Now it should be apparent how to tie in your knowledge of single-variable differentiation: you know this tangent line has slope f'(x), and given you also know it passes through (x,f(x)), you know everything there is to know about it. (Exercise: work an equation that determines which points lie on it, for example by working out its intercept.)

On the other hand, we can also proceed in a completely general (if hand-wavey) fashion. Gather all terms on the left-hand side for consistency: y−f(x)=0. If we shift a little bit from (x,y) to (x+dx,y+dy), y−f(x) (which is presumably zero because we start on the graph) changes into y+dy−f(x+dx) ≈ y+dy−f(x)−f'(x)dx = dy−f'(x)dx. For the shifted point to lie approximately on the graph (and thus exactly on the tangent), this would have to be zero as well, thus the offset (dx,dy) lies on a line with slope f'(x) (through zero, because it’s an offset). This is the same thing!

Now suppose I wanted to work out the tangents in your example x²+y²−9=0. It’s not of the form y−[something with x]=0, but so what, we’ll proceed anyway. Shifting a little bit from point (x,y) (which we assume is on the curve) to point (x+dx,y+dy) (which we want to be there as well, at least approximately), we go from x²+y²−9, which is zero, to (x+dx)²+(y+dy)²−9 ≈ x² + 2x dx + y² + 2y dy − 9 = 2x dx + 2y dy, which thus also needs to be zero.

But saying this is the same thing as saying that x dx + y dy = 0, or that the vectors (x,y) (from zero to the chosen point) and (dx,dy) (from the chosen point to the shifted point) are orthogonal. This is as nice a description of this condition as you’re likely to get, I think: you can also write it as dy/dx = −x/y if you chose a point with x≠0 (line slope, compare with first example) or as dx/dy = −y/x if you chose a point with y≠0 (also line slope but with axes swapped) but these exceptional points are annoying.

Just for fun, let’s look a bit more closely at what just happened (no more implicit differentiation but may ground you a bit better). The original equation was x²+y²=3². Pythagoras says this means “point (x,y) is 3 units away from the origin”, that is, the “curve” I was talking about is actually just a circle, and indeed you might’ve learned in geometry that a tangent to a circle is perpendicular to its corresponding radius (no differentials required, apparently, but the geometric definition of a tangent that you used then was probably rather dodgy). The annoying exceptional points above are simply those where the tangent is vertical or horizontal (where the circle intersects the axes), so of course it didn’t have a finite slope if you preferred the wrong axis.

On the other hand, if you cut out the points with x=0 (say), the circle falls apart into two pieces which are graphs of functions, one of which is f(x) = √(9−x²) (the upper part) and the other has a minus in front (the lower part). There’s no reason you can’t compute the slope of the tangent in this “explicit” way; a standard single-variable calculation gets you [slope at (x,f(x))] = f'(x) = 1 / 2√(9−x²) × (−2x) = −x / √(9−x²) which happens to be = −x / f(x), same as −x/y you got before. It also works out for the bottom part and even for the exceptional points on the sides, but now you have to guess the pretty expression, whereas the “implicit” approach gives it to you immediately and is less painful to boot (no differentiating square roots!).

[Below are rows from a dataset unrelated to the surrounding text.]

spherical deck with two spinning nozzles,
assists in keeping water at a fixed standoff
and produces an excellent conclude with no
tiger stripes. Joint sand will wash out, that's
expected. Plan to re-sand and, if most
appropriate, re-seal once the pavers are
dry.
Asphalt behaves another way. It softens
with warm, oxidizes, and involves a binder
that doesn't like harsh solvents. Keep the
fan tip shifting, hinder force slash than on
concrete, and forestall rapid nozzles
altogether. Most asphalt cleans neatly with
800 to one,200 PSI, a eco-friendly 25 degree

It is also better in that, if you just look at a circle, the “exceptional” points on the sides... aren’t! They’re only special because of how you chose your axes. Except going the “explicit” route forces you to choose axes. I would thus say that the implicit approach is less confusing, not more.

(The terminology and historical notation around it can be tremendously confusing, but here I’ve tried to use a consistent set of terms.)

Everything we’ve just done with one equation in two variables (getting a tangent line of dimension one specified by one linear equation) can of course be done with k equations in n variables (getting a tangent plane of dimension n−k specified by a system of k linear equations), but it’s better to first get some intuition on how higher-dimensional planes work in an abstract/geometric/non-calculational linear algebra course.